The problem in question asks to reverse a 32-bit signed integer. Here's the given solution in Java:
public int reverse(int x) {
int rev = 0;
while (x != 0) {
int pop = x % 10;
x /= 10;
if (rev > Integer.MAX_VALUE/10 || (rev == Integer.MAX_VALUE / 10 && pop > 7)) return 0;
if (rev < Integer.MIN_VALUE/10 || (rev == Integer.MIN_VALUE / 10 && pop < -8)) return 0;
rev = rev * 10 + pop;
}
return rev;
}
}
According to the solution's explanation, it's time complexity is O(log10(n)) because there are roughly log10(x) digits in x. Intuitively, there seems to be n-1 iterations of the while loop, where n is the number of digits. (I.E: a 7 digit number requires 6 iterations) However, the solution and given complexity implies that the n is the integer itself and not the number of digits.
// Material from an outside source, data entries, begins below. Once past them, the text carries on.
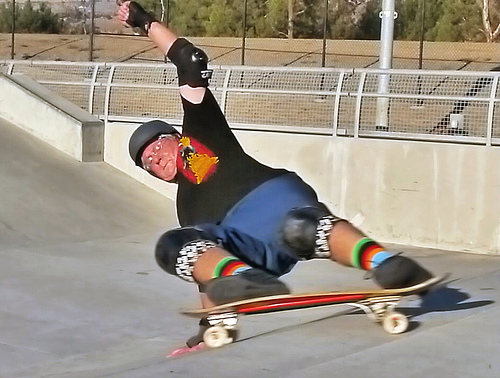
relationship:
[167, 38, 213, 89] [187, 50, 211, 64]
pad on elbow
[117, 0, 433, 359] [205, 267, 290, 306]
man wearing shoe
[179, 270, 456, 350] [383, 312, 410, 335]
board has wheel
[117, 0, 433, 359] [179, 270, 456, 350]
man on board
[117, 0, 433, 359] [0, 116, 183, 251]
man on ramp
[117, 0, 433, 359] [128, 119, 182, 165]
man wearing helmet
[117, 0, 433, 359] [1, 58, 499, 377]
man at park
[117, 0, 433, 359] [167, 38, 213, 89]
man wearing pad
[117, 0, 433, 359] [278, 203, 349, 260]
man wearing pad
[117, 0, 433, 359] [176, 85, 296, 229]
man wearing shirt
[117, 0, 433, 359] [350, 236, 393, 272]
man wearing sock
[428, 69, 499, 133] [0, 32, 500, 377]
shadow on ground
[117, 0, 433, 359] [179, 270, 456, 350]
man riding board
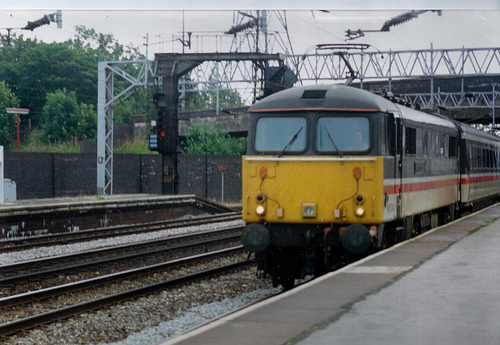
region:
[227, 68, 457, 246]
Large train traveling on tracks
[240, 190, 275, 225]
Headlight on passenger train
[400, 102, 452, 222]
Silver train with black and red stripe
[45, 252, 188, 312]
Train tracks with gravel underneath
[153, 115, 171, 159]
Traffic lights on train track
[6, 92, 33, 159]
Light post at train station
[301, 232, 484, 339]
Platform at train station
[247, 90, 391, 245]
The front of the train is yellow and black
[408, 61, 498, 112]
Bridge to train from parking lot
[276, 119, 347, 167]
Windshield wipers on front of train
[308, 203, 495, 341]
a train platform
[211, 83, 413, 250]
a train with a yellow front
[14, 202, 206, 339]
four sets of train tracks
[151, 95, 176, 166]
a signal light for trains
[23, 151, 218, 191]
a rock wall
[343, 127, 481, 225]
a red stripe on a train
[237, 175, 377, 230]
lights on the front of a train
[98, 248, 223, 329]
gravel between the train tracks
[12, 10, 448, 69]
electrical wires and cables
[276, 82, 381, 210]
a man driving a train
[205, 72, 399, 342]
train in the train tracks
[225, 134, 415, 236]
the front of train is yellow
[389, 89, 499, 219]
train cars is stripes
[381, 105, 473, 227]
train cars are red, white and black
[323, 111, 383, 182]
a train driver in the front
Can anyone help me gain an intuitive understanding of why the above solution is log10(n) ?
Let's say the x = 123.
int rev = 0;
rev = rev * 10 + x % 10; // rev = 3, 1st iteration.
x = x/10; // x = 12
rev = rev * 10 + x % 10; // rev = 3 * 10 + 2 = 32, 2nd iteration
x = x/10; // x = 1
rev = rev * 10 + x % 10; // rev = 32 * 10 + 1 = 321, 3rd iteration.
x = 0 so the loop terminates after 3 iterations for 3 digits.
The conditionals within the loop check to see if the reversed values would exceed what a 32 bit number could hold.
So it is log10(n)
exactly for the reason you stated in your question. The log of a number n
to a given base is the exponent
required to raise the base
back to the number n
. And the exponent is an approximation of the number of digits
in the number.
Based on your comment, it could also have been stated that "For any number n
, where m
is the the number of digits in n
, the time complexity is O(m)
."